The person who prays for the presence of God is, ironically, already in the presence of God. The person who seeks God has already found God to some extent. "We are already counted as God's own," the Rule reminds us. Benedict knows this and clearly wants us to know it, as well. A dull, mundane life stays a dull, mundane life, no matter how intent we become on developing spiritually. No amount of church-going will change that. What attention to the spiritual life does change is our appreciation for the presence of God in our dull, mundane lives. We come to realize that we did not find God; God finally got our attention. The spiritual life is a grace with which we must cooperate, not a prize to be captured or a trophy to be won.

But, the Rule implies, we have been given a grace that is volatile. To feel it and ignore it, to receive it but reject it, the paragraph suggests, is to be in a worse situation than if we had never paid any attention to the spiritual life at all. For disregard of God's good gifts, Benedict says, for refusing to use the resources we have for the upbuilding of the reign of God, for beginning what we do not intend to complete, the price is high. We are disinherited. We lose what is ours for the taking.

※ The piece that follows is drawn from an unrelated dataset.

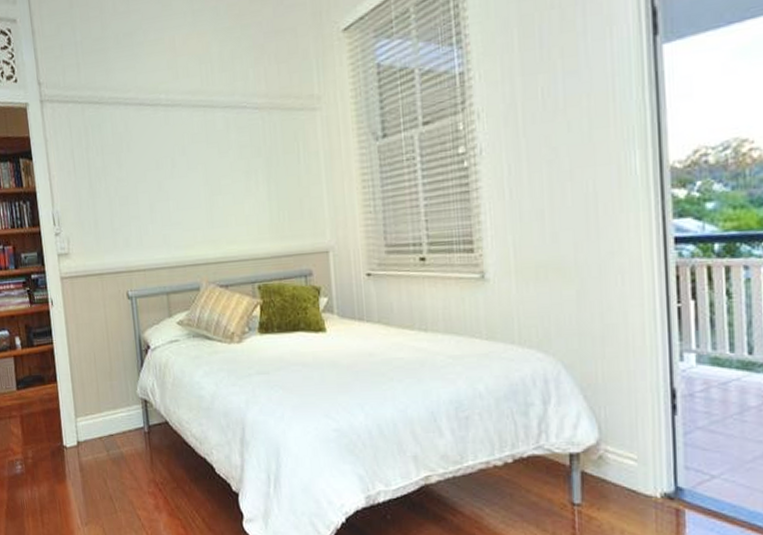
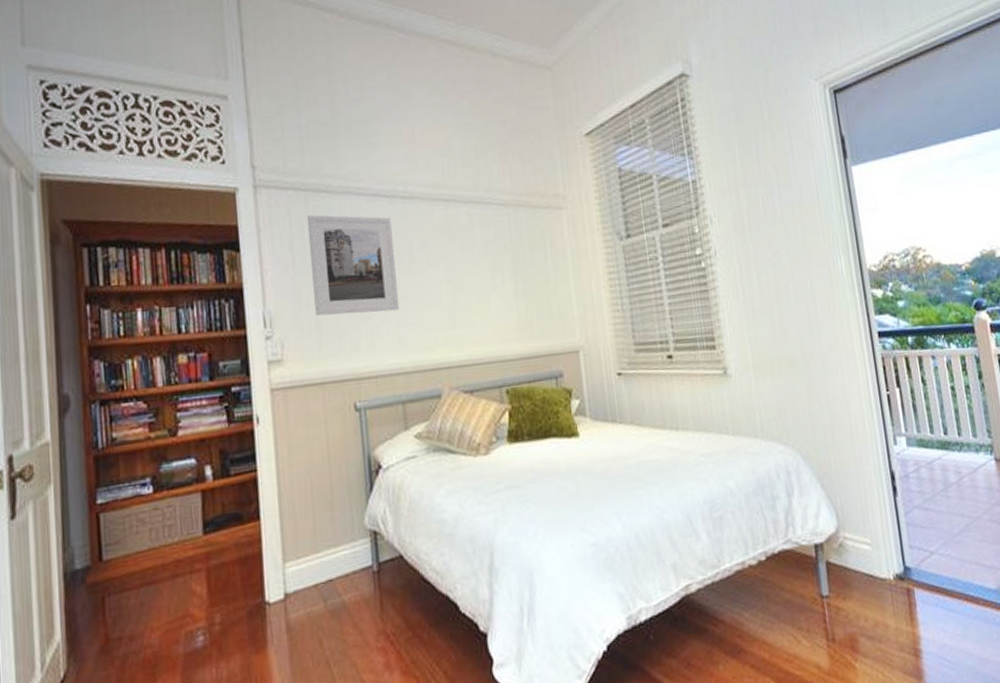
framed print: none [85,125,164,216] -> present [308,215,400,316]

We miss out on the life we are meant to have . We are dealt with, not as children of the owner who know instinctively that they are meant to grow into new and deeper levels of relationship here, but as hired help in the house, as people who look like they are part of the family but who never reap its real benefits or know its real nature. In failing to respond to God everywhere God is around us, we may lose the power of God that is in us.

The words were not idle metaphors in sixth century Italy.

To be a member of a Roman family, the family whose structures Benedict understood, was to be under the religious, financial and disciplinary power of the father until the father died, whatever the age of the children. To be disinherited by the father was to be stranded in a culture in which paid employment was looked down upon. To be punished by him was to lose the security of family, outside of which there was no security at all. To lose relationship with the father was then, literally, to lose one's life.

And who has not known the truth of it? Who of us has not been failed by all the other things beside God--money, status, security, work, people--that we have clung to and been disappointed by in our cleaving. Whose life has not been warped by a series of twisted hopes, the roots of which were sunk in the shale of false promises and empty treasures that could not satisfy? Benedict is begging us here to realize that God is the only life-line that life guarantees us. We have been loved to life by God and now we must love God back with our whole lives or forever live a living death.